Implements search_users, get_user_by_id, get_privileged_users, get_user_roles, and get_user_groups tools that query Microsoft Graph /users endpoint with OData filters and expand parameters. Supports searching by display name, email, or user principal name; retrieving full user profiles including job title, department, and manager; and discovering assigned roles and group memberships through transitive queries.

Exposes 11 tools for group lifecycle management including create_group, update_group, delete_group, add_group_member, remove_group_member, add_group_owner, remove_group_owner, and search_groups. Implements role-based membership where owners have administrative privileges over group settings and members have basic access. Uses Microsoft Graph /groups endpoint with nested /members and /owners collections.

Implements tools for service principal CRUD (create, read, update, delete) and application registration management (list_applications, get_application_by_id, create_application, update_application, delete_application). Includes permission discovery tools that enumerate assigned Graph API permissions (delegated and application-scoped) and role assignments. Uses /servicePrincipals and /applications endpoints with appRoleAssignments and oauth2PermissionGrants expansion.

Implements get_user_sign_ins tool that queries Microsoft Graph /auditLogs/signIns endpoint with date filtering and user principal name matching. Returns structured sign-in records including timestamp, client IP, device info, authentication method, and success/failure status. Supports filtering by date range (default 7 days) and user identity to enable security investigation and anomaly detection.

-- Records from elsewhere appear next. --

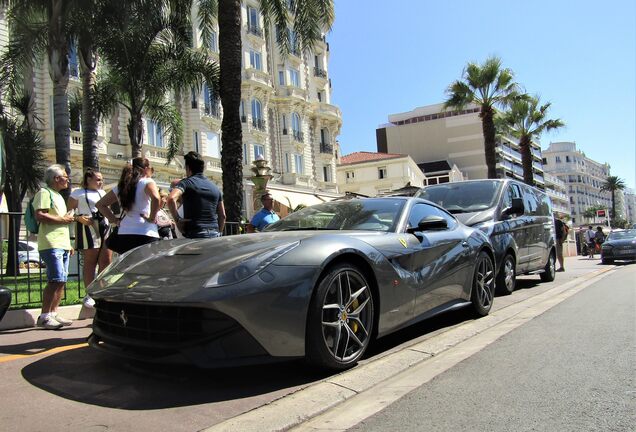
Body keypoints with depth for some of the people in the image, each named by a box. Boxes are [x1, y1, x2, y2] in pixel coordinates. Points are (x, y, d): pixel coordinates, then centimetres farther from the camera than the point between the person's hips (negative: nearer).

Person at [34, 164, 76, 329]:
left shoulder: (59, 196, 26)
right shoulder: (44, 193, -4)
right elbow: (40, 216, -18)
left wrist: (69, 244, 24)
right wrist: (63, 219, -11)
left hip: (63, 245, 10)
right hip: (51, 245, -10)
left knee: (61, 281, 7)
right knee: (56, 280, -15)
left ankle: (53, 314, 11)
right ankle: (44, 317, -10)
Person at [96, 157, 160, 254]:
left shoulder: (121, 186, 16)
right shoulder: (147, 182, -1)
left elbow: (100, 204, 20)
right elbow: (156, 198, -23)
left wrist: (115, 220, 14)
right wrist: (152, 218, -11)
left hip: (124, 235, 6)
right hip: (145, 235, -6)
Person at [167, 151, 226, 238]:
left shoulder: (186, 182, -1)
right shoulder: (215, 187, 16)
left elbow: (171, 199, -21)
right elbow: (222, 216, 17)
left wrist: (177, 219, -10)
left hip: (195, 235, -5)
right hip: (214, 235, 5)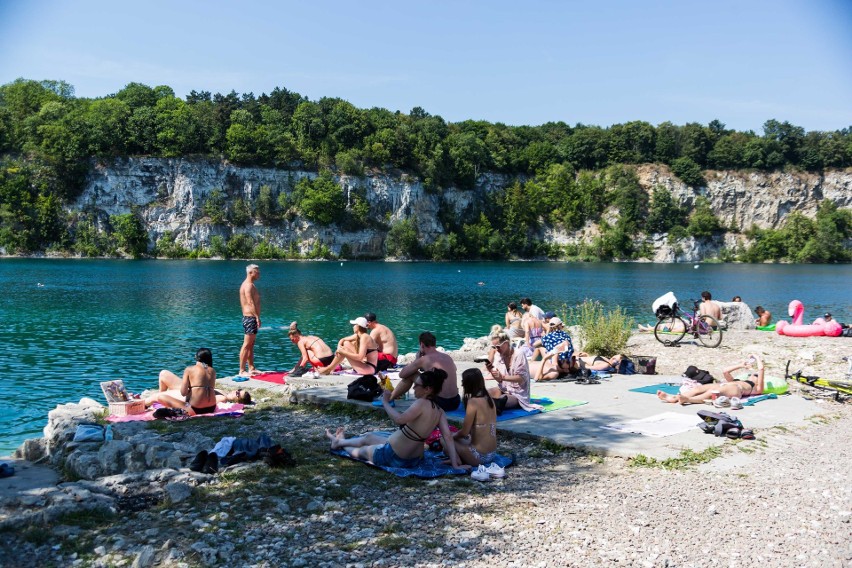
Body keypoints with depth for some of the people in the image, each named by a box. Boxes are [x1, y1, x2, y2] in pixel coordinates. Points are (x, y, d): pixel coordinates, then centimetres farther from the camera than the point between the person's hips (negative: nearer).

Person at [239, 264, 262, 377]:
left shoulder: (250, 285, 18)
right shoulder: (248, 285, -15)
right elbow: (250, 302, -24)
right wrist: (257, 317, -27)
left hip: (251, 318, 11)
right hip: (250, 318, -11)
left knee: (251, 345, 14)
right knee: (246, 345, -8)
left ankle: (251, 368, 21)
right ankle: (242, 371, -6)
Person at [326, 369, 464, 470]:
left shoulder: (422, 404, -28)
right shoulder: (439, 411, -7)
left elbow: (399, 419, -37)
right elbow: (448, 436, -13)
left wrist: (385, 402, -23)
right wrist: (455, 463, -14)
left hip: (394, 457, -8)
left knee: (361, 451, 25)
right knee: (369, 437, 29)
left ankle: (340, 443, 56)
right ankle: (340, 441, 56)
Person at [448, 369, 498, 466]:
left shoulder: (473, 402, -18)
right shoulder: (489, 399, 6)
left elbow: (464, 432, -14)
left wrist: (452, 436, 6)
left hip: (480, 457, -8)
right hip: (492, 454, 8)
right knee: (459, 438, 26)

Implements get_user_audit_logs tool that queries Microsoft Graph /auditLogs/directoryAudits endpoint with date filtering and activity type matching. Returns structured audit records including timestamp, activity type (user creation, group modification, role assignment), actor identity, target resource, and result status. Supports filtering by date range (default 30 days) and activity category for compliance and forensic investigation.

Implements get_user_mfa_status and get_group_mfa_status tools that query Microsoft Graph /users and /groups endpoints with authentication method expansion to determine MFA enrollment status. Returns structured MFA capability including registered authentication methods (phone, authenticator app, FIDO2 key), MFA enforcement status, and compliance with organizational MFA policies. Uses /authentication/methods endpoint for detailed method enumeration.

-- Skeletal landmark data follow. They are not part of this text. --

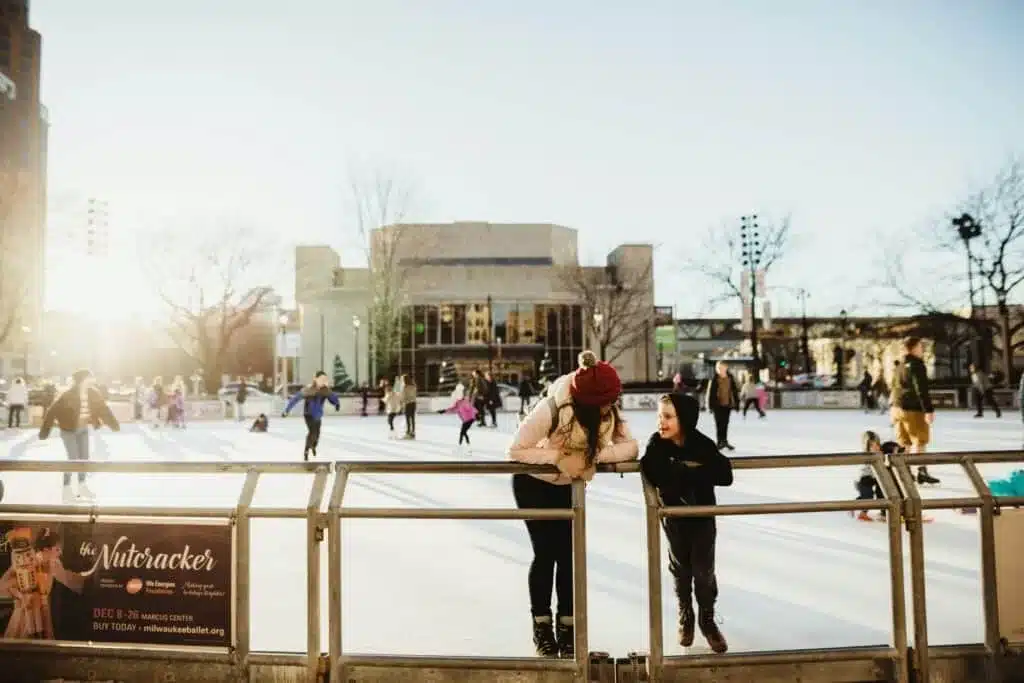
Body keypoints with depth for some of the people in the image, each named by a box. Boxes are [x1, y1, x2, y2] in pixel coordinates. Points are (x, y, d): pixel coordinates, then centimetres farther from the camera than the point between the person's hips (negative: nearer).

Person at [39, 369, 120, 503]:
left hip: (83, 428, 5)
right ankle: (67, 489, 12)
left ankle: (82, 487, 26)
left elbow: (103, 408, 5)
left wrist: (114, 424, 9)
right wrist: (45, 430, -22)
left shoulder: (93, 393, -8)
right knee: (73, 459, -6)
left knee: (84, 457, 10)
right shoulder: (68, 395, -24)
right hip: (69, 430, -5)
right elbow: (52, 411, -21)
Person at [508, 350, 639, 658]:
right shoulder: (551, 409, -35)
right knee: (545, 552, -3)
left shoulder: (609, 411, -20)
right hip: (533, 485, -4)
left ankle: (567, 627, 15)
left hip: (570, 486, 4)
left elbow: (631, 447, -19)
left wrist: (595, 455, -35)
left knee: (569, 553, 1)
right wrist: (559, 457, -39)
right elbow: (516, 450, -28)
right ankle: (542, 626, 15)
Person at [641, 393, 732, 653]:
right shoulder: (657, 444, -19)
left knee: (704, 570, 6)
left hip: (702, 515, -1)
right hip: (674, 516, 1)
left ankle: (707, 619, 28)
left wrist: (685, 470, -33)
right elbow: (655, 475, -34)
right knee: (681, 568, 16)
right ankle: (685, 617, 36)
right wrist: (689, 470, -35)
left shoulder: (703, 445, -22)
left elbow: (725, 476, -31)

Implements get_conditional_access_policies and get_conditional_access_policy_by_id tools that query Microsoft Graph /identity/conditionalAccess/policies endpoint. Returns structured policy definitions including conditions (user/group/app/location/device), grant controls (MFA requirement, device compliance), session controls (sign-in frequency, persistent browser), and enabled/disabled status. Supports policy enumeration and detailed policy inspection for compliance and security analysis.

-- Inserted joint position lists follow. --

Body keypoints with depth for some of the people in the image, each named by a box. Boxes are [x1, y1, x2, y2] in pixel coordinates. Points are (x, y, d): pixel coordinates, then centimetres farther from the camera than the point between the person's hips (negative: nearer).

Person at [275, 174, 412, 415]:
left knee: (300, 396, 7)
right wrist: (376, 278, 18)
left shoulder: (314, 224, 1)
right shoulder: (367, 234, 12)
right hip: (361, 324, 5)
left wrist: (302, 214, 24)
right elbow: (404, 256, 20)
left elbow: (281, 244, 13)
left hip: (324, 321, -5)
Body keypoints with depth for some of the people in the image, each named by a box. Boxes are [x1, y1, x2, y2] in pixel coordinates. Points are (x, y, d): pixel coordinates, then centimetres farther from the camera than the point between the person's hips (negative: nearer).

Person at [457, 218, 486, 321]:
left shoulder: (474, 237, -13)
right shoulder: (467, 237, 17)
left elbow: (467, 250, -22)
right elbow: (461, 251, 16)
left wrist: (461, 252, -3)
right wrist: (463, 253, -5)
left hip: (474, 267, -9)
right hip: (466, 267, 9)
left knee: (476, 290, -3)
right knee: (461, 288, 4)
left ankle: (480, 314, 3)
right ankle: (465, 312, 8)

Implements reset_user_password_direct and related password management tools that invoke Microsoft Graph /users/{id}/authentication/passwordReset endpoint. Generates temporary passwords and optionally sends reset notifications via email. Supports both immediate password reset (direct) and user-initiated reset flows. Returns reset status and temporary password (if applicable) for credential provisioning workflows.